Page extract:
KELLY: Didn't you order the New Black Panthers to go to the polling stations, sir? Didn't you order them to go saying they needed to “stop angry whites” and use “all means at your disposal?”

SHABAZZ: Our intelligence indicated that prior to this election, that there was serious threats against blacks who would be voting for what is now a black president.

(end videotape)

O'REILLY: The guy admits it! And it's not like the Black Panther party is misunderstood or anything. Listen to this garbage about Osama bin Laden.

Really? That constitutes an admission? But this is the sort of “logic” which constitutes “proof” on Fox.

As Alexander noted, Fox has been stirring up a great deal of fury about this controversy. But when he listed his possible villains, it didn’t even enter his head that Fox might turn out to be at fault, if the Post would just do its reporting. In this manner, Alexander took the route of “professional courtesy”—a route which mainstream journalists often take in matters like this.

Alas! Life is much easier when mainstream journalists don’t challenge the work of news orgs like Fox. For another example of this spineless deference, consider Nicolas Kristof’s warmed-over column on climate change in yesterday’s New York Times.

Kristof discussed a significant story: “NASA says that the January-through-June period this year was the hottest globally since measurements began in 1880.” (On Friday, USA Today reported this story on its front page, sourcing it to the National Oceanic and Atmospheric Administration.) Kristof offered a thoroughly familiar rumination about the possible long-term consequences of this matter. He offered the standard, hackneyed old stuff about the frog in the boiling water; he asked the standard, hackneyed old questions about whether we humans will react to this news in time. Surely, Kristof’s readers have encountered these frameworks a hundred times before—for example, in the Oscar-winning 2006 film, An Inconvenient Truth. But there was a much more recent matter which Kristof avoided mentioning—the stupid clowning which went on display in the wake of Washington’s snowstorm this year. To the extent that we humans get conned by the clowns who staged that world-class nonsense, then no—we won’t react in time. But Kristof failed to mention this ludicrous conduct, which was widely presented on Fox.

Kristof loves to pose as a moral exemplar. But alas! Life for such giants is much easier when they don’t challenge Fox.

(USA Today mentioned last winter’s snow in its front-page report, citing the NOAA report: “Heavy snow, like the record snows that crippled Baltimore and Washington last winter, is likely to increase because storms are moving north.” This offered a perfect chance to tell the world about the silly clowns who distort the climate debate.)

Data shown:
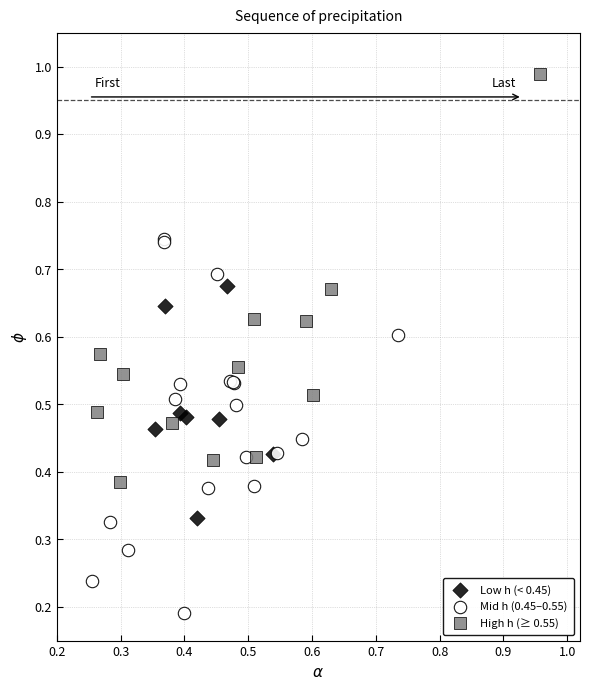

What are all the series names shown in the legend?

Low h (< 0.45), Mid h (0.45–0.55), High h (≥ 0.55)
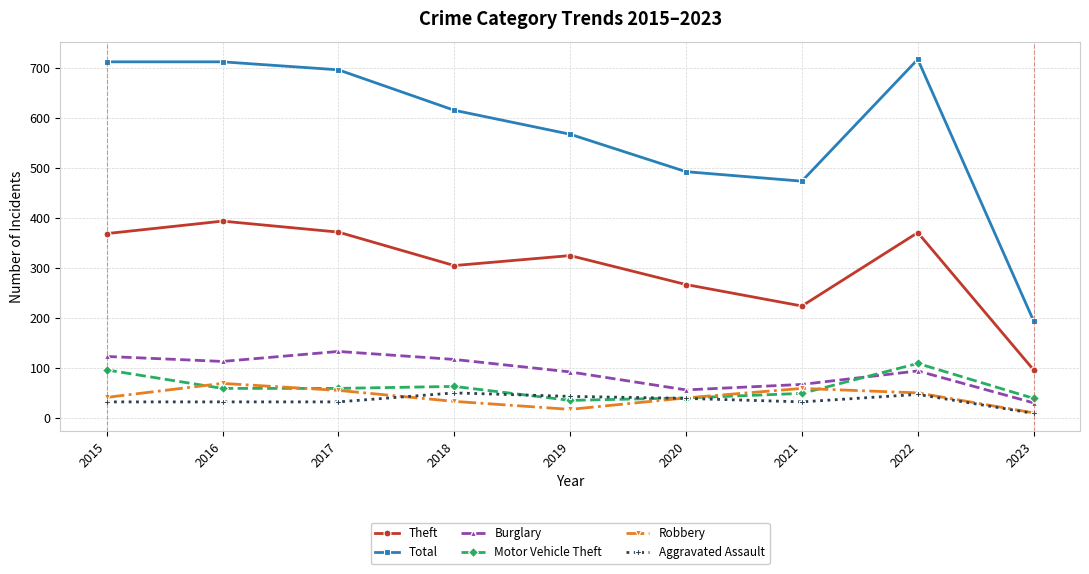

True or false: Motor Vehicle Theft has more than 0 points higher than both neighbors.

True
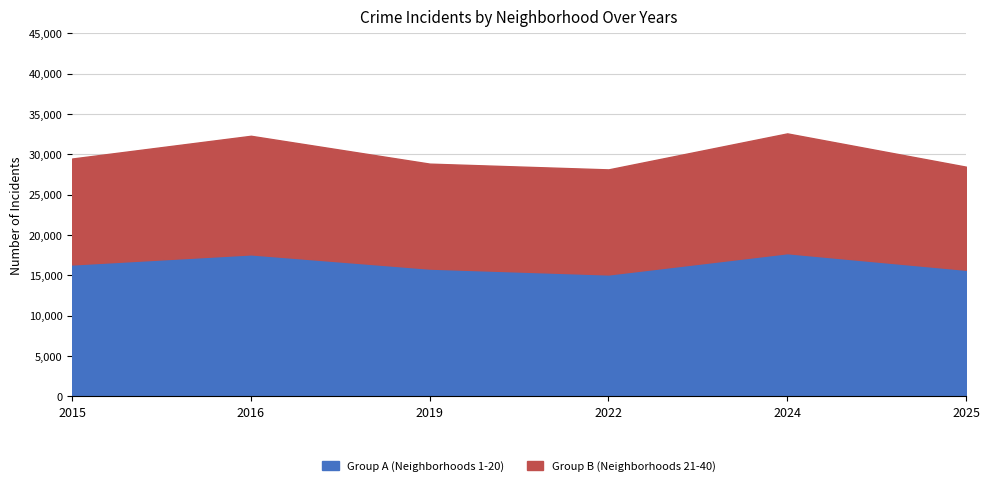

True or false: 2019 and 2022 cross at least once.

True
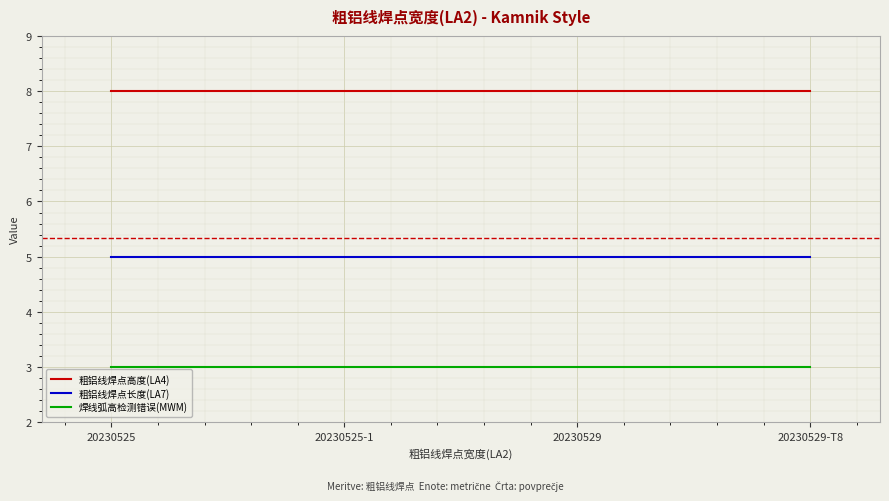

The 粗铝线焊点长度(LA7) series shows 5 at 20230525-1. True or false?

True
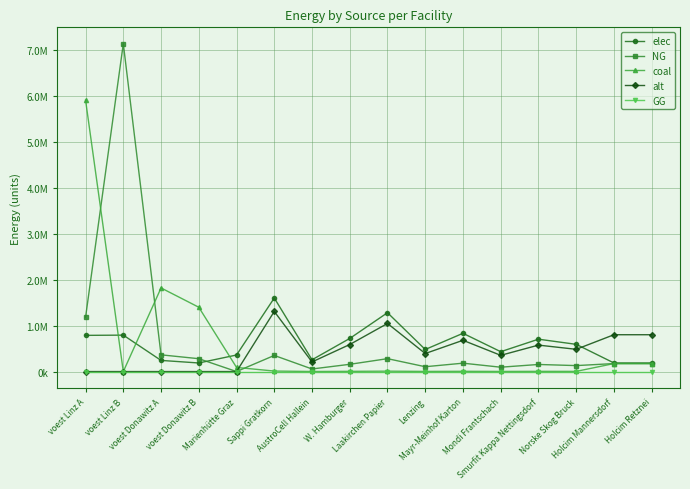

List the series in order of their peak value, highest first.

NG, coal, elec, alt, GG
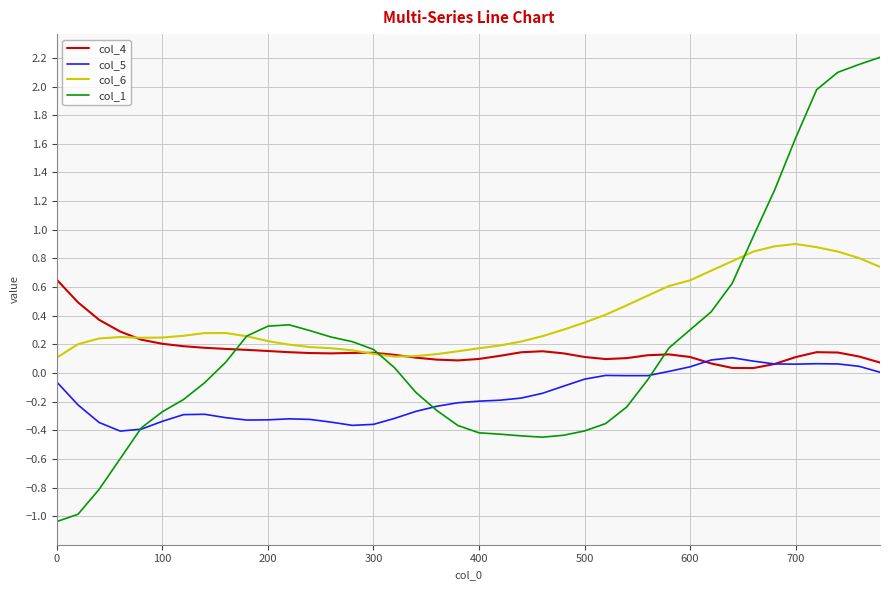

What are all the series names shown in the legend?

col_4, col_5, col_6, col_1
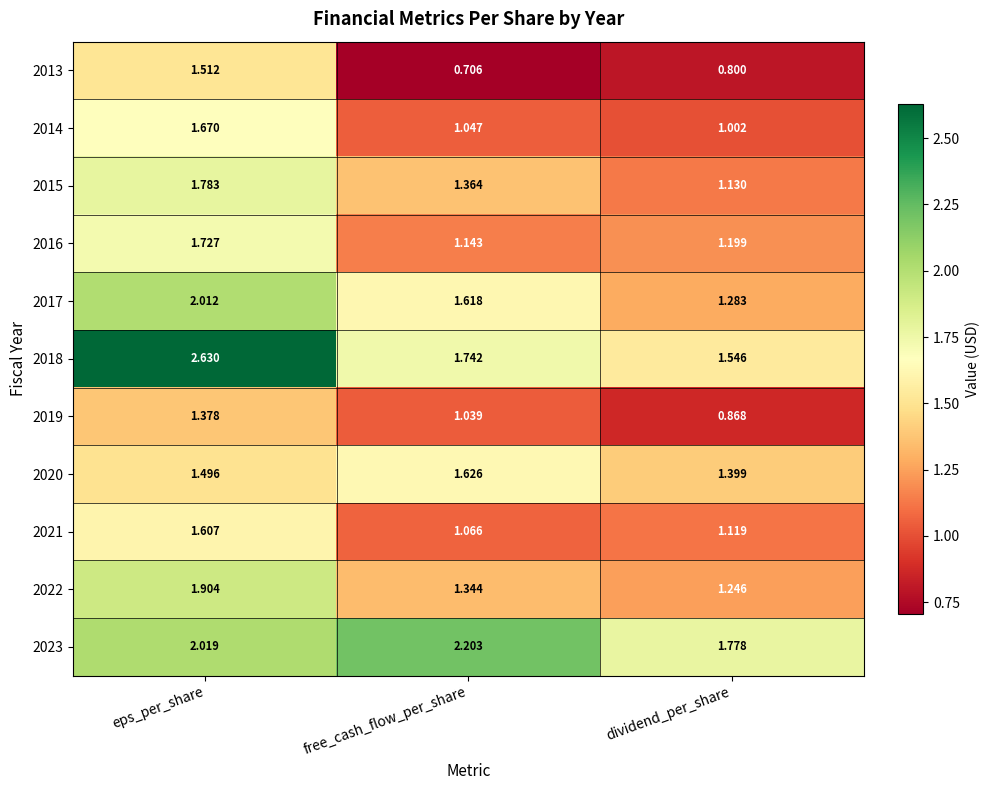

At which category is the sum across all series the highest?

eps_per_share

Tasks and exercises:
1. Quote the passage of the commentary on Fox News coverage between "Alas! Life is" and "New York Times.", inclusive.
2. Print the rows between their start and the line holding "NG, coal, elec, alt, GG", inclusive. Leave out the picture lines.

Problem solutions:
1.
Alas! Life is much easier when mainstream journalists don’t challenge the work of news orgs like Fox. For another example of this spineless deference, consider Nicolas Kristof’s warmed-over column on climate change in yesterday’s New York Times.

2.
What are all the series names shown in the legend?

Low h (< 0.45), Mid h (0.45–0.55), High h (≥ 0.55)

True or false: Motor Vehicle Theft has more than 0 points higher than both neighbors.

True

True or false: 2019 and 2022 cross at least once.

True

The 粗铝线焊点长度(LA7) series shows 5 at 20230525-1. True or false?

True

List the series in order of their peak value, highest first.

NG, coal, elec, alt, GG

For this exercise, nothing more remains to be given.